Audre Lorde has a litany for survival. ‘For those standing upon the constant edge of decisions crucial and alone…When the sun rises we are afraid it will not remain. When the sun sets we are afraid it might not rise in the morning…when we speak we are afraid our words will not be heard nor welcomed. But when we are silent we are still afraid. So it’s better to speak remembering we were never meant to survive.’
So I speak on behalf of communities, of many people within these communities, saying that when we speak of community engaged work, really it’s researcher driven work using tools or strategies that are not of the community but what dominant perspectives suggest ought to be.
Often times the solutions for healing, whatever solutions you want are nestled within communities, yet for issues related to power, expertise, authority, communities might be the last one at the table. And solutions may already be designed for them and never with them or even through them leading the way. My children teach me everyday why anything including conversations about them should begin with them.
In the book The Different Drum: Community Making and Peace. M Scott Peck defines ‘true community as the coming together of a group of individuals who have learned how to communicate honestly with each other, whose relationships go deeper than their masks of composure, and who have developed some significant commitment to rejoice together, mourn together, and to delight in each other while making the conditions of others our own.’

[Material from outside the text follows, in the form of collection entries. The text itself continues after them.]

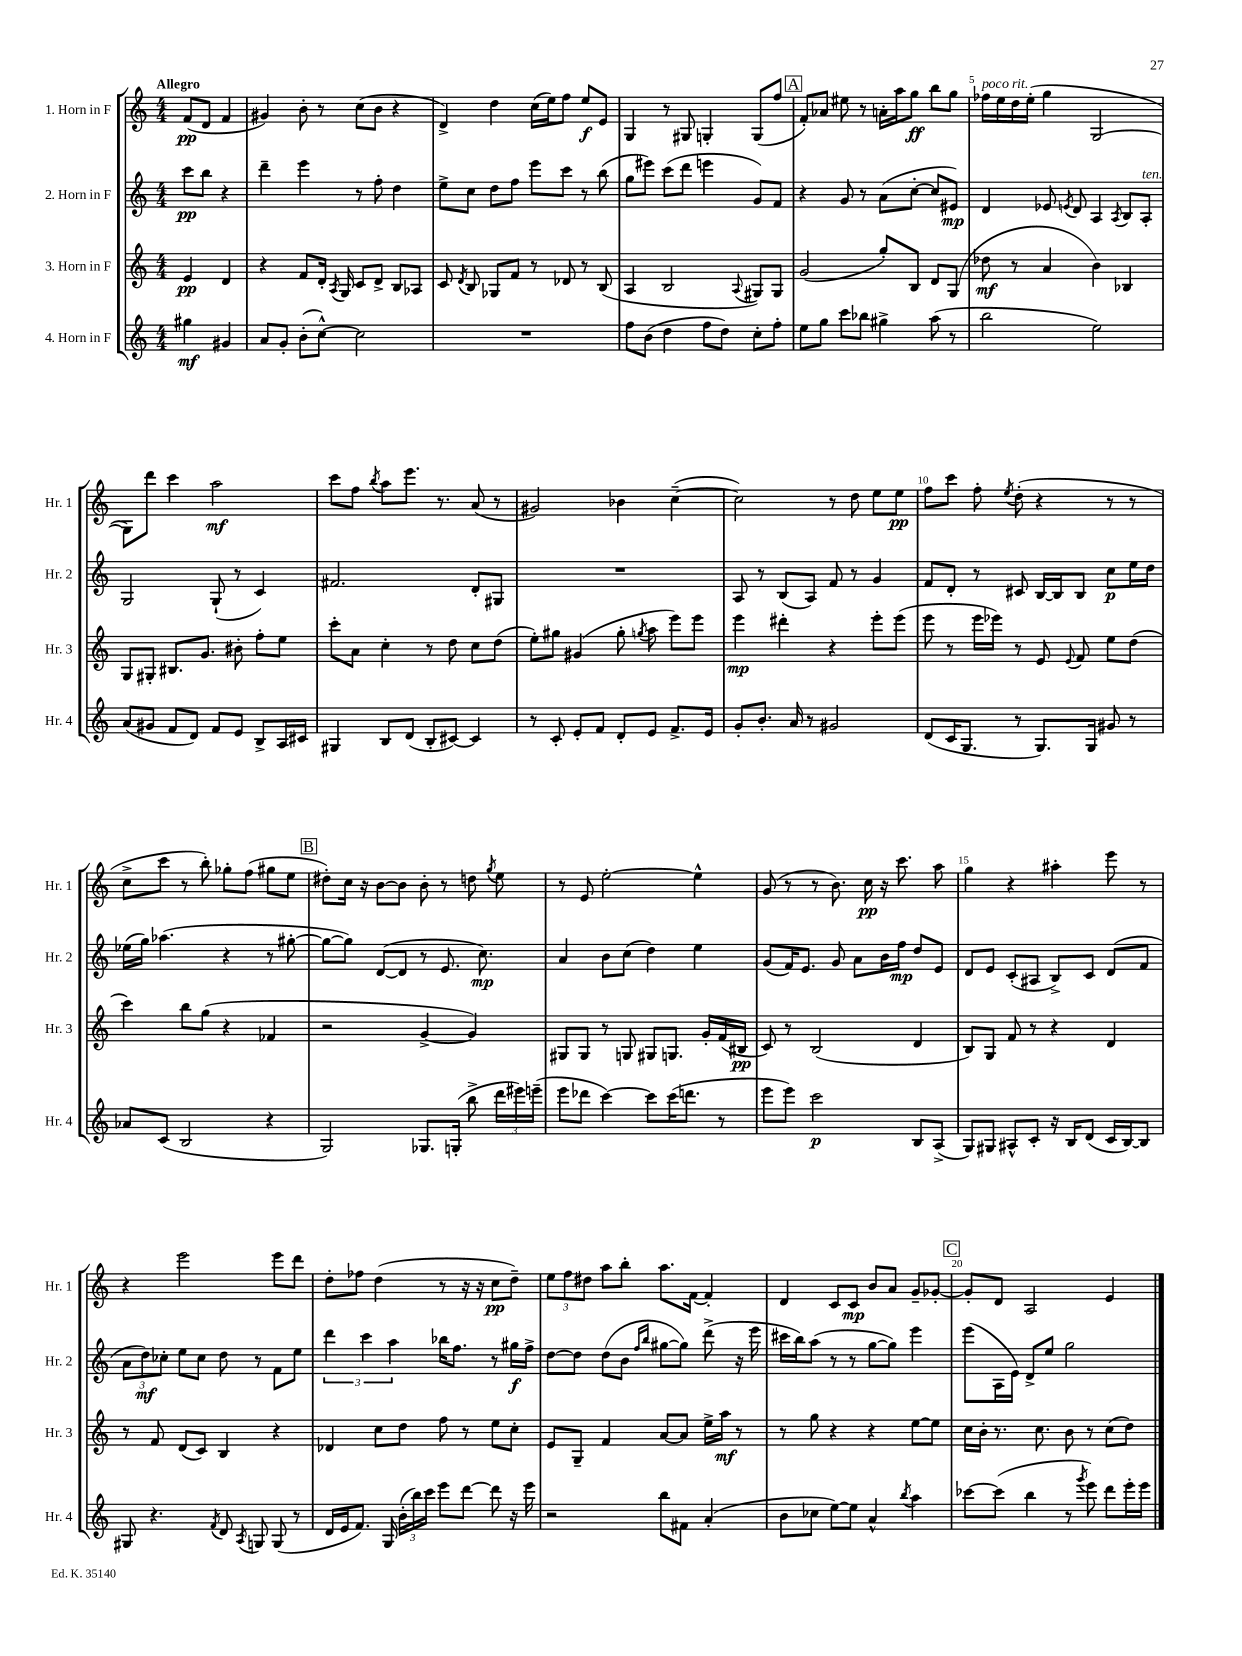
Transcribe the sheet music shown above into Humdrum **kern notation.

**kern	**kern	**kern	**kern
*staff4	*staff3	*staff2	*staff1
*clefG2	*clefG2	*clefG2	*clefG2
*k[]	*k[]	*k[]	*k[]
*M4/4	*M4/4	*M4/4	*M4/4
4gg#\	4e/	8ccc\L	(8f/L
.	.	8bb\J	8d/J
4g#/	4d/	4r	4f/
=	=	=	=
8a/L	4r	4ddd~\	4g#/)
8g'/J	.	.	.
(8b'\L	8f/L	4eee\	8b'\
[8cc^^\J)	16d'/Jk	.	8r
.	8qA/	.	.
.	16G/	.	.
2cc\]	8c/L	8r	(8cc\L
.	8d^/J	8ff'\	8b\J
.	8B/L	4dd\	4r
.	8A-/J	.	.
=	=	=	=
1r	8c/	8ee^\L	4d^/)
.	8qd/	.	.
.	8B/	8cc\J	.
.	8G-/L	8dd\L	4dd\
.	8f/J	8ff\J	.
.	8r	8eee\L	(16cc\LL
.	.	.	16ee\J)
.	8d-/	8ccc\J	8ff\J
.	8r	8r	8ee/L
.	(8B/	(8bb\	8e/J
=	=	=	=
8ff\L	4A/	8gg\L	4G/
(8b\J	.	8eee#\J)	.
4dd\	2B/	(8ccc\L	8r
.	.	8ddd\J	8G#/
8ff\L	.	4eee\	4G'/
8dd\J)	.	.	.
.	8qqA/	.	.
8cc'\L	8G#/L)	8g/L)	(8G/L
8ff'\J	8G#/J	8f/J	8ff/J
=	=	=	=
8ee\L	(2g/	4r	8f'/L)
8gg\J	.	.	8a-/J
8ccc\L	.	8g/	8ee#\
8bb-\J	.	8r	8r
4gg#^\	8gg'/L)	(8a\L	16a'\LL
.	.	.	16aa\J
.	8B/J	[8cc'\J	8gg\J
(8aa\	8d/L	8cc/]L	8bb\L
8r	(8G/J	8e#/J)	8gg\J
=	=	=	=
2bb\	8dd-\	4d/	16ff-\LL
.	.	.	16ee\
.	8r	.	16dd\
.	.	.	(16ee'\JJ
.	4a/	8e-/	4gg\
.	.	8qe/	.
.	.	8d/	.
2ee\)	4b\)	4A/	[2G/
.	.	8qA/	.
.	4B-/	8B/L	.
.	.	8A'/J	.
=	=	=	=
(8a/L	8G/L	2G/	8G\]L)
8g#/J	8G#'/J	.	8ddd\J
8f/L	8.B#/L	.	4ccc\
8d/J)	.	.	.
.	8.g/J	.	.
8f/L	.	(8G`/	2aa\
8e/J	8b#'\	8r	.
8B^/L	8ff'\L	4c/)	.
16A/L	8ee\J	.	.
16c#/JJ	.	.	.
=	=	=	=
4G#/	8ccc'\L	2.f#/	8ccc\L
.	8a\J	.	8ff\J
.	.	.	8qbb/
8B/L	4cc'\	.	8aa\L
(8d/J	.	.	8.eee\J
8B'/L	8r	.	.
.	.	.	8.r
[8c#/J)	8dd\	.	.
4c#/]	8cc\L	8d'/L	(8a/
.	(8dd\J	8G#/J	8r
=	=	=	=
8r	8ee'\L)	1r	2g#/)
8c'/	8gg#\J	.	.
8e'/L	(4g#/	.	.
8f/J	.	.	.
8d'/L	8gg#'\	.	4b-\
.	8qgg/	.	.
8e/J	8aa\	.	.
8.f^/L	8eee\L)	.	([4cc~\
.	8eee\J	.	.
16e/Jk	.	.	.
=	=	=	=
8g'/L	4eee\	8A/	2cc\])
8.b'/J	.	8r	.
.	4ddd#'\	(8B/L	.
16a/	.	.	.
8r	.	8A/J)	.
2g#/	4r	8f/	8r
.	.	8r	8dd\
.	8eee'\L	4g/	8ee\L
.	(8eee\J	.	8ee\J
=	=	=	=
(8d/L	8eee\	8f/L	8ff\L
16c/K	8r	8d'/J	8ccc\J
8.G/J	.	.	.
.	16eee\LL	8r	8ff'\
.	16eee-\JJ)	.	.
.	.	.	8qee/
8r	8r	8c#/	(8dd'\
8.G/L)	8e/	[16B/LL	4r
.	.	16B/]J	.
.	8qqe/	.	.
.	8f/	8B/J	.
16G/Jk	.	.	.
8g#/	8ee\L	8cc\L	8r
8r	(8dd\J	16ee\L	8r
.	.	16dd\JJ	.
=	=	=	=
8a-/L	4ccc\)	(16ee-\LL	8cc^\L
.	.	16gg\JJ)	.
(8c/J	.	(4.aa-\	8ccc\J
2B/	8bb\L	.	8r
.	(8gg\J	.	8bb'\)
.	4r	4r	8gg-'\L
.	.	.	(8ff\J
4r	4f-/	8r	8gg#\L
.	.	[8gg#'\	8ee\J
=	=	=	=
2G/)	2r	8gg#\_L	8dd#'\L)
.	.	8gg#\]J)	16cc\Jk
.	.	.	16r
.	.	([8d/L	[8b\L
.	.	8d/]J	8b\]J
8.G-/L	[4g^/	8r	8b'\
.	.	8.e/	8r
(16G'/Jk	.	.	.
8bb^\	4g/])	.	8dd\
.	.	8.cc\)	.
.	.	.	8qgg/
24ddd\LL	.	.	8ee\
24eee#\)	.	.	.
(24eee~\JJ	.	.	.
=	=	=	=
8eee\L	8G#/L	4a/	8r
8ddd-\J	8G#/J	.	8e/
[4ccc\)	8r	8b\L	[2ee'\
.	8G/	(8cc\J	.
8ccc\]L	8G#/L	4dd\)	.
(16ccc\K	8.G/J	.	.
8.ddd\J	.	.	.
.	.	4ee\	4ee^^\]
.	16g'/LL	.	.
8r	(16f/	.	.
.	16B#/JJ	.	.
=	=	=	=
8eee\L	8c/)	(8g/L	(8g/
8eee\J)	8r	16f/K)	8r
.	.	8.e/J	.
2ccc\	(2B/	.	8r
.	.	8g/	8.b\)
.	.	8a\L	.
.	.	.	16cc\
.	.	16b\L	16r
.	.	16ff\JJ	8.ccc\
8B/L	4d/	8dd/L	.
(8A^/J	.	8e/J	8aa\
=	=	=	=
8G/L)	8B/L)	8d/L	4gg\
8G#/J	8G/J	8e/J	.
8A#^^/L	8f/	(8c'/L	4r
8c'/J	8r	8A#/J	.
16r	4r	8B^/L)	4aa#'\
16B/LK	.	.	.
(8d/J	.	8c/J	.
16c/LL	4d/	(8d/L	8eee\
[16B/J)	.	.	.
8B/]J	.	8f/J	8r
=	=	=	=
8G#/	8r	12a\L	4r
.	.	12dd\)	.
4.r	8f/	.	.
.	.	12cc-'\J	.
.	(8d/L	8ee\L	2eee\
.	8c/J)	8cc-\J	.
8qf/	.	.	.
8d/	4B/	8dd\	.
8qA/	.	.	.
8G/	.	8r	.
(8G/	4r	8f\L	8eee\L
8r	.	8ee\J	8ddd\J
=	=	=	=
16d/LL	4d-/	6ddd\	8dd'\L
16e/J	.	.	.
8.f/J)	.	.	8ff-\J
.	.	6ccc\	.
.	8cc\L	.	(4dd\
16G/	.	.	.
.	.	6aa\	.
(24b'\LL	8dd\J	.	.
24bb\)	.	.	.
24ccc\JJ	.	.	.
8eee\L	8ff\	16bb-\LK	8r
.	.	8.ff\J	.
[8ddd\J	8r	.	16r
.	.	.	16r
8ddd\]	8ee\L	8r	8cc\L
16r	8cc'\J	16gg#\LL	8dd~\J)
16eee\	.	16ff^\JJ	.
=	=	=	=
2r	8e/L	[8dd\L	12ee\L
.	.	.	12ff\
.	8G~/J	8dd\]J	.
.	.	.	12dd#\J
.	4f/	(8dd\L	8aa\L
.	.	8b\J	8bb'\J
.	.	16qqff/LL	.
.	.	16qqbb/JJ	.
8bb\L	[8a/L	[8gg#\L	8.aa\L
8f#\J	8a/]J	8gg#\]J)	.
.	.	.	[16f\Jk
(4a'/	16ee^\LL	(8ddd^\	4f'/]
.	16aa\JJ	.	.
.	8r	16r	.
.	.	16eee\	.
=	=	=	=
8b\L	8r	16ccc#\LL	4d/
.	.	16bb\J)	.
8cc-\J	8gg\	(8aa\J	.
[8ee\L)	4r	8r	8c/L
8ee\]J	.	8r	8c/J
4a^^/	4r	[8gg\L	8b/L
.	.	8gg\]J)	8a/J
8qbb/	.	.	.
4aa\	[8ee\L	4eee\	8g~/L
.	8ee\]J	.	[8g-'/J
=	=	=	=
[8ccc-\L	16cc\LL	(8eee\L	8g-'/]L
.	16b'\JJ	.	.
(8ccc-\]J	8.r	16A\L	8d/J
.	.	16e\JJ)	.
4bb\	.	8d^/L	2A/
.	8.cc\	.	.
.	.	8ee/J	.
8r	8b\	2gg\	.
8qggg/	.	.	.
8eee\)	8r	.	.
8ddd\L	(8cc\L	.	4e/
16eee'\L	8dd\J)	.	.
16eee\JJ	.	.	.
==	==	==	==
*-	*-	*-	*-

I think if we truly want to be in service of the community, if we really want to be engaged in work that propels them, then we must first get up from our pedestals and meet them where they are, using language and tools that makes sense, those co-created together even. And if we fail, know that you wouldn’t have failed the community. Not when they came along with you for the journey. Moved through fear with you, to learn new ideas, learn new ways of seeing the world. To rejoice and mourn with you too. And together we can begin again past the failures until we reach the goals and love for our beloved community. Doing so together. Dominant research paradigms continues to make us choose sameness instead of diversity, as if all communities are alike. I think by finding out what connects us, revel too in our differences, all of this together brings us closer to meaningful community, one where true community engaged research can flourish.